Task goal: Pictures in the records below must be left out. Return exactly the lines from the line with "Picture 1: xy, xz, yz;" to the line with "Inspect the red", both included.

Available records:
..............................

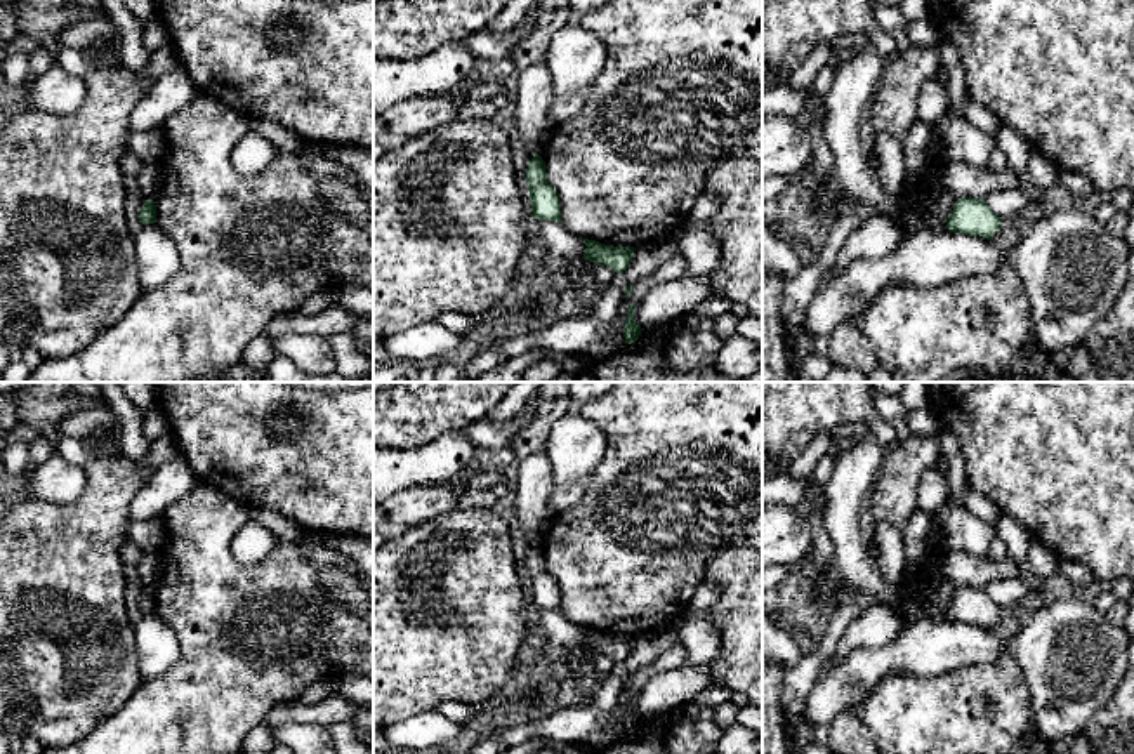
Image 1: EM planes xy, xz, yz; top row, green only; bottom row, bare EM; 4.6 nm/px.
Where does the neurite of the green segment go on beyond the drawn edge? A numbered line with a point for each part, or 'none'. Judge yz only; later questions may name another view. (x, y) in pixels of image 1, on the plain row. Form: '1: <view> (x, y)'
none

..............................

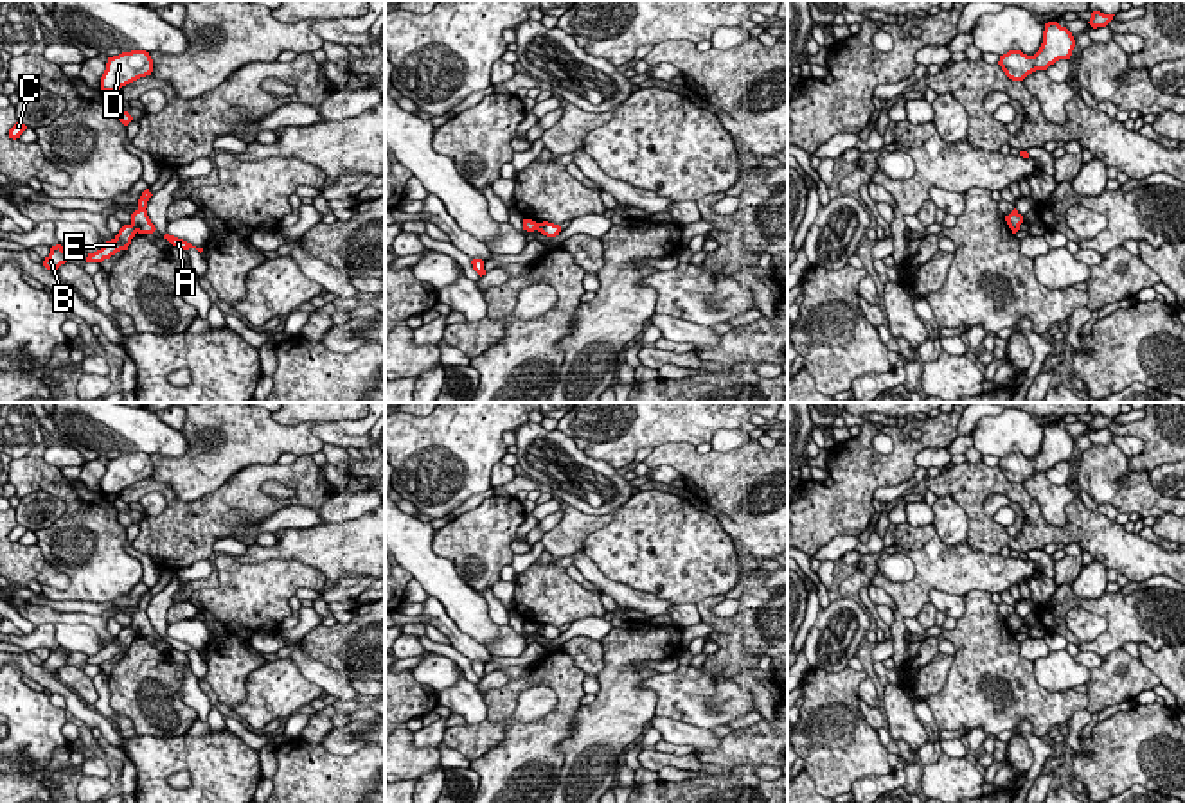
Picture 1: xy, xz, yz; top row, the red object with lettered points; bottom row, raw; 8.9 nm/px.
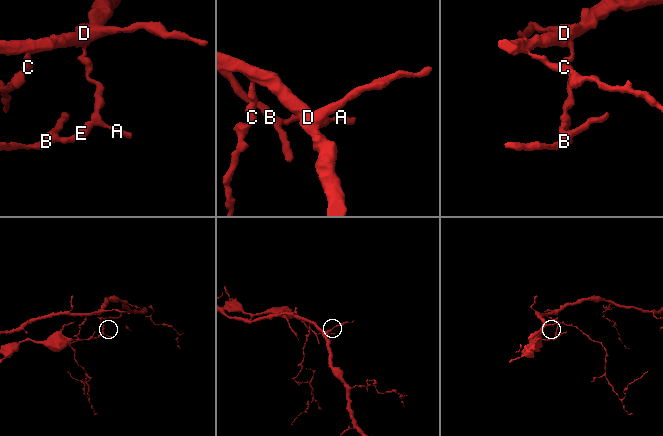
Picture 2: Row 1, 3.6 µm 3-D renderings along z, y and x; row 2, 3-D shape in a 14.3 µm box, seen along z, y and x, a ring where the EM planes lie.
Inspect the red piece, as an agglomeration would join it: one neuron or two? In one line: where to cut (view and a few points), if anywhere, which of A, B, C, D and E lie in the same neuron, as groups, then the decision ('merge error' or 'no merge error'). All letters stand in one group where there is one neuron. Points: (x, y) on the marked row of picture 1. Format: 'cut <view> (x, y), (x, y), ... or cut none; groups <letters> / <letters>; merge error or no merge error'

..............................

Solution to this exercise:
Picture 1: xy, xz, yz; top row, the red object with lettered points; bottom row, raw; 8.9 nm/px.
Picture 2: Row 1, 3.6 µm 3-D renderings along z, y and x; row 2, 3-D shape in a 14.3 µm box, seen along z, y and x, a ring where the EM planes lie.
Inspect the red piece, as an agglomeration would join it: one neuron or two? In one line: where to cut (view and a few points), if anywhere, which of A, B, C, D and E lie in the same neuron, as groups, then the decision ('merge error' or 'no merge error'). All letters stand in one group where there is one neuron. Points: (x, y) on the marked row of picture 1. Format: 'cut <view> (x, y), (x, y), ... or cut none; groups <letters> / <letters>; merge error or no merge error'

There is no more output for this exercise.